Your Value Proposition and Core Competencies
Your value proposition is your promise to those you serve. I often begin with the value proposition and build it into a case for financial support. In order to have a plan, you must know the space you own and the promises you can keep. My favorite definition of the value proposition comes from Willie Pietersen, Professor of the Practice of Management at Columbia School of Management: “What will we do differently or better than our competitors to provide greater value to our chosen customers and superior profits for our organization?” Though we don’t seek profit in the nonprofit sector, healthy reserves are important to sustain—and so is resource flow. You must think about the funding sources when planning. And while we encourage collaboration, we still must know what we do differently and better than anyone else to provide greater value to those we serve. If we cannot articulate and defend our value proposition, why are we in business? Why should people donate to our cause?
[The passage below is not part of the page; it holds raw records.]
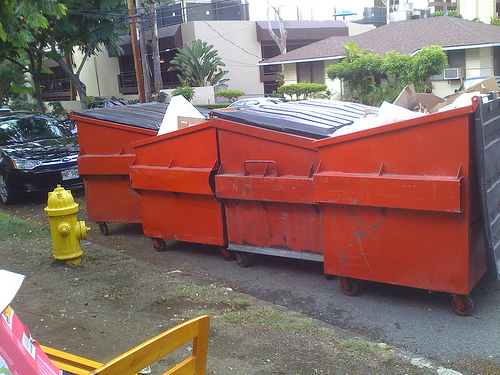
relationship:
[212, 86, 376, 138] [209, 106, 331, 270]
cover on bin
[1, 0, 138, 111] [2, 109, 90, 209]
tree behind car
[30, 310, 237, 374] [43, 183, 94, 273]
chair near hydrant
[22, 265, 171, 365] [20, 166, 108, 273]
ground around hydrant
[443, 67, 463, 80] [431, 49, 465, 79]
ac in window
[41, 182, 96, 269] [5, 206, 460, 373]
hydrant by curb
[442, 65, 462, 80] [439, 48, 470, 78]
air conditioner in window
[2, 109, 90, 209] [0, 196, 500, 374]
car on paved street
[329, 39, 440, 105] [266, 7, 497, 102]
tree in front of house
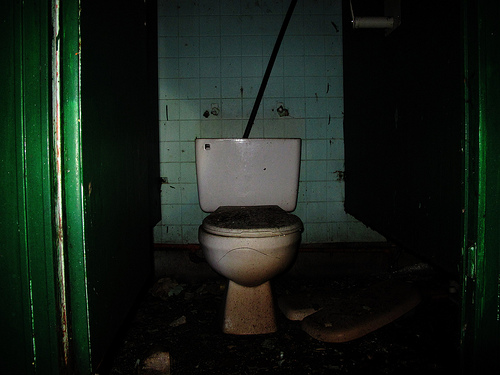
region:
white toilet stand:
[212, 269, 287, 341]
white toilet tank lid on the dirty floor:
[304, 276, 425, 346]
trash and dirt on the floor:
[97, 251, 481, 366]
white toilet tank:
[187, 127, 304, 213]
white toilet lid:
[205, 195, 303, 239]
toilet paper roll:
[345, 15, 402, 32]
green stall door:
[0, 3, 160, 374]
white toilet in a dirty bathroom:
[187, 125, 314, 344]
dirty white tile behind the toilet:
[157, 8, 368, 256]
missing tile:
[271, 102, 291, 119]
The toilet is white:
[168, 119, 323, 335]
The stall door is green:
[339, 16, 468, 263]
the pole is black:
[234, 9, 310, 141]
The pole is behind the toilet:
[184, 14, 301, 341]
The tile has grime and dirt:
[155, 29, 342, 238]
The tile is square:
[164, 46, 347, 261]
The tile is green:
[160, 42, 343, 250]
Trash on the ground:
[132, 282, 213, 369]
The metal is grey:
[343, 12, 405, 37]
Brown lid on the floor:
[299, 268, 427, 346]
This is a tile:
[158, 143, 180, 164]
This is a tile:
[159, 161, 179, 183]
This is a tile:
[159, 183, 181, 204]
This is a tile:
[161, 203, 183, 224]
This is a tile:
[162, 224, 182, 245]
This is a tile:
[158, 78, 179, 99]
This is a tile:
[178, 78, 198, 96]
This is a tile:
[198, 75, 219, 97]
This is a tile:
[220, 75, 242, 98]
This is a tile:
[220, 56, 242, 77]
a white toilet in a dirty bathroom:
[181, 129, 308, 341]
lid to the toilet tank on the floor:
[285, 254, 420, 341]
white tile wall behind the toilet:
[157, 3, 367, 252]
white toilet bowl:
[198, 209, 305, 282]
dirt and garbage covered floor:
[105, 250, 456, 372]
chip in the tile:
[270, 98, 292, 120]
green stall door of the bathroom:
[0, 2, 185, 368]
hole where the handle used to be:
[200, 139, 217, 154]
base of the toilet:
[221, 275, 280, 337]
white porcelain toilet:
[182, 128, 326, 349]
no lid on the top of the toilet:
[190, 121, 315, 161]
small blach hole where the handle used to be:
[202, 140, 214, 153]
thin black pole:
[240, 1, 311, 136]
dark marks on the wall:
[200, 100, 224, 118]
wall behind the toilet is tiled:
[153, 3, 394, 254]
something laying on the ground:
[296, 264, 433, 353]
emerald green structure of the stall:
[7, 6, 169, 373]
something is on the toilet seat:
[197, 197, 301, 237]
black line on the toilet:
[214, 243, 271, 266]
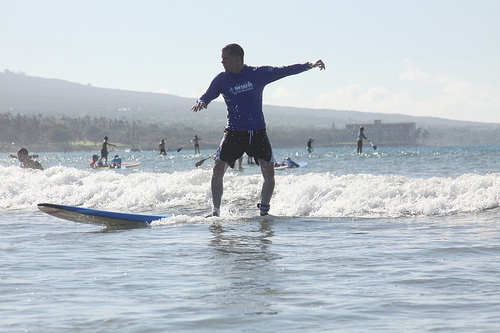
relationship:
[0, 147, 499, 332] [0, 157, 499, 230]
water behind wave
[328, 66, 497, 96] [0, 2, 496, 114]
cloud in sky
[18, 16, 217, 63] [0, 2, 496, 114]
cloud in sky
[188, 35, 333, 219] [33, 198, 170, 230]
man on surfboard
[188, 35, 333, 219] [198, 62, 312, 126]
man wearing shirt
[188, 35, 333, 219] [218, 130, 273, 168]
man wearing shorts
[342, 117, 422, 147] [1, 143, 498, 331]
building past water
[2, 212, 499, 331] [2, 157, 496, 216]
water ahead of wave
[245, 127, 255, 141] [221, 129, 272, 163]
tie string on shorts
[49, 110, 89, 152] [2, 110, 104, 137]
tree in woods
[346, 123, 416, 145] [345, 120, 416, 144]
wall on building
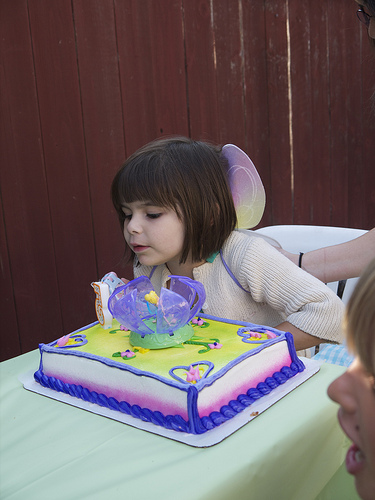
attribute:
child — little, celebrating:
[109, 133, 349, 356]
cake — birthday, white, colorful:
[31, 267, 308, 439]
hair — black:
[110, 142, 239, 265]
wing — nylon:
[106, 273, 156, 333]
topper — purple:
[106, 273, 207, 336]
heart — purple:
[167, 358, 216, 389]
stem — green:
[184, 336, 222, 357]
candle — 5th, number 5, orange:
[89, 269, 131, 329]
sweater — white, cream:
[126, 232, 346, 349]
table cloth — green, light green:
[1, 345, 353, 500]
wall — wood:
[1, 4, 375, 366]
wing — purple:
[216, 136, 270, 236]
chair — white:
[249, 221, 366, 359]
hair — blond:
[342, 258, 374, 378]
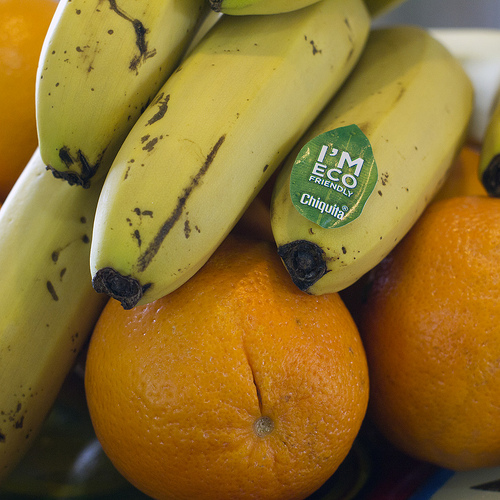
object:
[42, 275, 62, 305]
spot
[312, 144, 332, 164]
i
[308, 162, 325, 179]
letter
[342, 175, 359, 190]
letter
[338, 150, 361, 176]
letter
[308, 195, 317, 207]
letter h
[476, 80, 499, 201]
banana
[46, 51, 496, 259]
banana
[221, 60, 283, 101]
skin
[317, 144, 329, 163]
letter i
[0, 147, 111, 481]
fruit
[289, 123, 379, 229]
sticker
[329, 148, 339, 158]
aprostrophe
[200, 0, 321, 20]
banana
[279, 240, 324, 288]
end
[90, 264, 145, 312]
end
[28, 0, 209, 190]
banana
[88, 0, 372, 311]
banana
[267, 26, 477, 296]
banana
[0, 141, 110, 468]
banana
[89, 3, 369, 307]
fruit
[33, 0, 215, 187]
fruit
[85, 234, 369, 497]
fruit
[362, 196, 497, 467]
fruit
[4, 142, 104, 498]
fruit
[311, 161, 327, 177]
e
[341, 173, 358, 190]
lettering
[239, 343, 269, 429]
creases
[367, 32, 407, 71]
shadow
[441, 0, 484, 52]
background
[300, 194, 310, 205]
lettering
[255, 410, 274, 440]
navel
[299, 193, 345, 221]
word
Core competencies are the capabilities needed to deliver the promise of our value proposition. Every organization must identify the competencies that are required to succeed. This entails an honest, objective look at the ones you possess and the ones you must develop or acquire.
Knowing your promise and being competent to deliver it positions your organization for success.
Strategic Imperatives and an Action Plan
Strategic imperatives are clearly defined outcomes essential for an organization to achieve its vision. They are “must-have” achievements that create a substantially different reality. All organizational goals, activities, and success measures must serve the strategic imperatives.
When crafting the imperatives, one looks out to the horizon—whether 3, 5, 10 years… or more, and engages the imagination with courage. The purpose is to craft three to five transformational outcomes that the whole organization pursues with vigor. When committing to a set of imperatives, it is important to use a process that engages everyone throughout the organization, so that all buy-in and pledge their support. As someone recently commented, “They should scare you a little and excite you a lot.”
I recommend action plans that allow flexibility because in our fast-paced, rapidly changing environment, organizations should remain adaptable while keeping their eyes on the prize: delivering their value proposition to their constituents. Goals should contain both outcomes (a measure of change that is verifiable) and actions (activities that hold the greatest leverage for bringing about preferred change). Every organization should create a process of accountability where teams regularly review their effectiveness: Did we do what we said we’d do? If not, why not? Did we get what we hoped? Do we need to adapt? What will we do now?
As Eisenhower said, “planning is indispensable.” Strategic planning is the process of delving deeply with probing questions so that you understand your organization’s purpose and how you are going to solve the problems for the people you serve. When we take the time to strategically plan, we create an ability to succeed whether or not we take a punch to the face.